В каморке было так холодно, что изо рта шел пар. Они сидели в углу, закутавшись в одну рогожку на всех, Румяну Ладна держала на коленях, порывалась то ли встать, то ли отодвинуться глубже в угол: наверное, в полутьме она не увидела, кто вошел в двери.
Только когда Войта нагнулся, чтобы забрать у нее дочь, Ладна ахнула и тут же разрыдалась, причитая и благодаря Предвечного. Румяна захныкала, когда Войта поднял ее на руки, закашлялась, но прижалась к нему потеснее, дрожа от холода.
Руки были заняты, и он не смог помочь Ладне встать, смотрел сверху вниз, с каким трудом она распрямляет затекшие руки, как неловко поднимается на ноги.

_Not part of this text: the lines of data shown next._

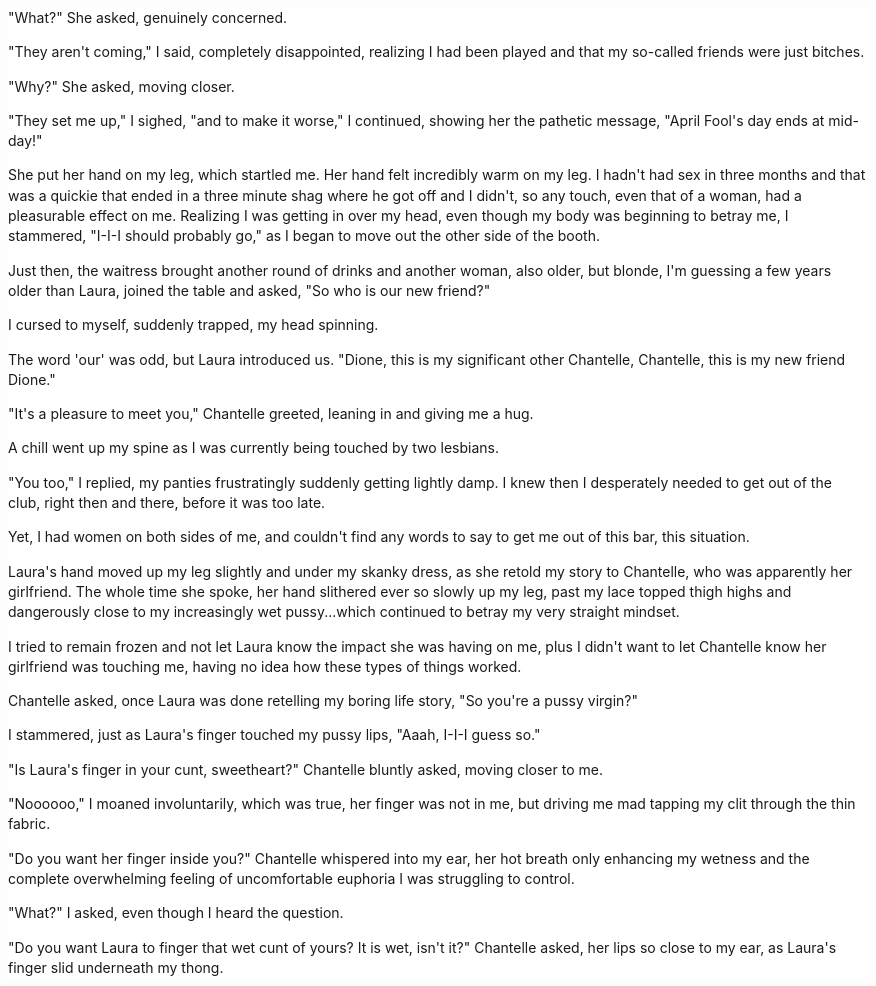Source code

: "What?" She asked, genuinely concerned. 

"They aren't coming," I said, completely disappointed, realizing I had been played and that my so-called friends were just bitches. 

"Why?" She asked, moving closer. 

"They set me up," I sighed, "and to make it worse," I continued, showing her the pathetic message, "April Fool's day ends at mid-day!" 

She put her hand on my leg, which startled me. Her hand felt incredibly warm on my leg. I hadn't had sex in three months and that was a quickie that ended in a three minute shag where he got off and I didn't, so any touch, even that of a woman, had a pleasurable effect on me. Realizing I was getting in over my head, even though my body was beginning to betray me, I stammered, "I-I-I should probably go," as I began to move out the other side of the booth. 

Just then, the waitress brought another round of drinks and another woman, also older, but blonde, I'm guessing a few years older than Laura, joined the table and asked, "So who is our new friend?" 

I cursed to myself, suddenly trapped, my head spinning. 

The word 'our' was odd, but Laura introduced us. "Dione, this is my significant other Chantelle, Chantelle, this is my new friend Dione." 

"It's a pleasure to meet you," Chantelle greeted, leaning in and giving me a hug. 

A chill went up my spine as I was currently being touched by two lesbians. 

"You too," I replied, my panties frustratingly suddenly getting lightly damp. I knew then I desperately needed to get out of the club, right then and there, before it was too late. 

Yet, I had women on both sides of me, and couldn't find any words to say to get me out of this bar, this situation. 

Laura's hand moved up my leg slightly and under my skanky dress, as she retold my story to Chantelle, who was apparently her girlfriend. The whole time she spoke, her hand slithered ever so slowly up my leg, past my lace topped thigh highs and dangerously close to my increasingly wet pussy...which continued to betray my very straight mindset. 

I tried to remain frozen and not let Laura know the impact she was having on me, plus I didn't want to let Chantelle know her girlfriend was touching me, having no idea how these types of things worked. 

Chantelle asked, once Laura was done retelling my boring life story, "So you're a pussy virgin?" 

I stammered, just as Laura's finger touched my pussy lips, "Aaah, I-I-I guess so." 

"Is Laura's finger in your cunt, sweetheart?" Chantelle bluntly asked, moving closer to me. 

"Noooooo," I moaned involuntarily, which was true, her finger was not in me, but driving me mad tapping my clit through the thin fabric. 

"Do you want her finger inside you?" Chantelle whispered into my ear, her hot breath only enhancing my wetness and the complete overwhelming feeling of uncomfortable euphoria I was struggling to control. 

"What?" I asked, even though I heard the question. 

"Do you want Laura to finger that wet cunt of yours? It is wet, isn't it?" Chantelle asked, her lips so close to my ear, as Laura's finger slid underneath my thong. 
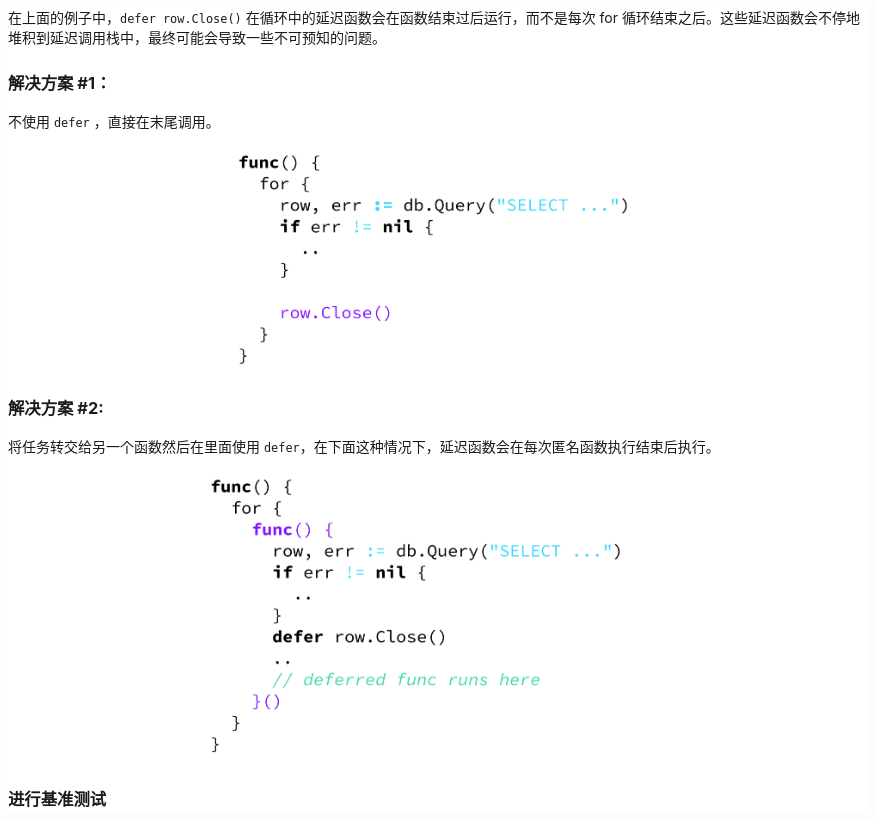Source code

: 在上面的例子中，`defer row.Close()` 在循环中的延迟函数会在函数结束过后运行，而不是每次 for 循环结束之后。这些延迟函数会不停地堆积到延迟调用栈中，最终可能会导致一些不可预知的问题。

### 解决方案 #1：

不使用 `defer` ，直接在末尾调用。

![](solution_1.png)

### 解决方案 #2:

将任务转交给另一个函数然后在里面使用 `defer`，在下面这种情况下，延迟函数会在每次匿名函数执行结束后执行。

![](solution_2.png)

### 进行基准测试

Сыновья не двигались, смотрели на Войту, задрав головы, и сонно хлопали глазами.
– А вы чего расселись? Матери встать помогите! – проворчал он, ему показалось – беззлобно.
Юкша, поднимаясь, сверкнул снизу вверх поразительно светлыми, как у деда, глазами – вряд ли с ненавистью, скорей с гордостью.
– А с тобой, пащенок, я еще разберусь… – добавил Войта.
Оба сына звонко стучали зубами и от холода втягивали головы в плечи, напоминая нахохлившихся под дождем воробьев, и Войта понял, что вряд ли когда-нибудь наберется смелости хорошенько выдрать гаденыша, вздумавшего за ним шпионить. И будет неправ, потому что безнаказанно сверкать глазами может любой дурак…
Во время знаменитого Славленского противостояния 104 г. до н.э.с. В.В. воевал, был захвачен в плен и продан в замок богатого и влиятельного мрачуна; освобожден лишь в 94 г. до н.э.с. в результате успешной военной кампании чудотворов (см. статью «Северское движение объединения»).
В дальнейшем В. В. вел замкнутый образ жизни, полностью посвятив себя науке.
[Большой Северский энциклопедический словарь для старших школьников: Издательство Славленского университета, Славлена, 420 год от н.э.с., стр. 286]
В 94 году до н.э.с. доктор Глаголен был убит во время осады своего замка. Убийство совершил шестнадцатилетний Юкша Воен, старший сын Войты Воена по прозвищу Белоглазый.
Северский университет был разрушен в 50 году до н.э.с., труды доктора Глаголена и Войты Воена, касающиеся электрических сил и природного магнетизма были на века похоронены в архивах чудотворов. И даже на грани катастрофы, предреченной Глаголеном более чем за пятьсот лет до ее наступления, которую обусловило пренебрежение законом сохранения энергии («всеобщим естественного законом») чудотворы не обратились к изучению природного электричества, дабы не обесценить свою способность к возбуждению магнитного поля.
Аккумуляторные подстанции, осветившие весь Обитаемый мир светом солнечных камней, создавались по тому же принципу, что и накапливающие энергию банки «магнитофорной махины» Войты Воена.
Имя Драго Достославлена не осталось в веках, его литературное наследие так же осело в архивах чудотворов из-за узнаваемого стиля и манеры изложения – вклад Достославлена в наступление эры света был слишком заметным и раскрывал неблаговидные способы, при помощи которых чудотворы получили власть.
В центре Славлены сохранилась каменная часть забора и фундамент дома Оченов, ибо именно в этом доме в 79–78 годах до н.э.с. Танграусу являлись его знаменитые откровения. О том, что этот дом на самом деле принадлежал семье Оченов, документальных свидетельств не осталось.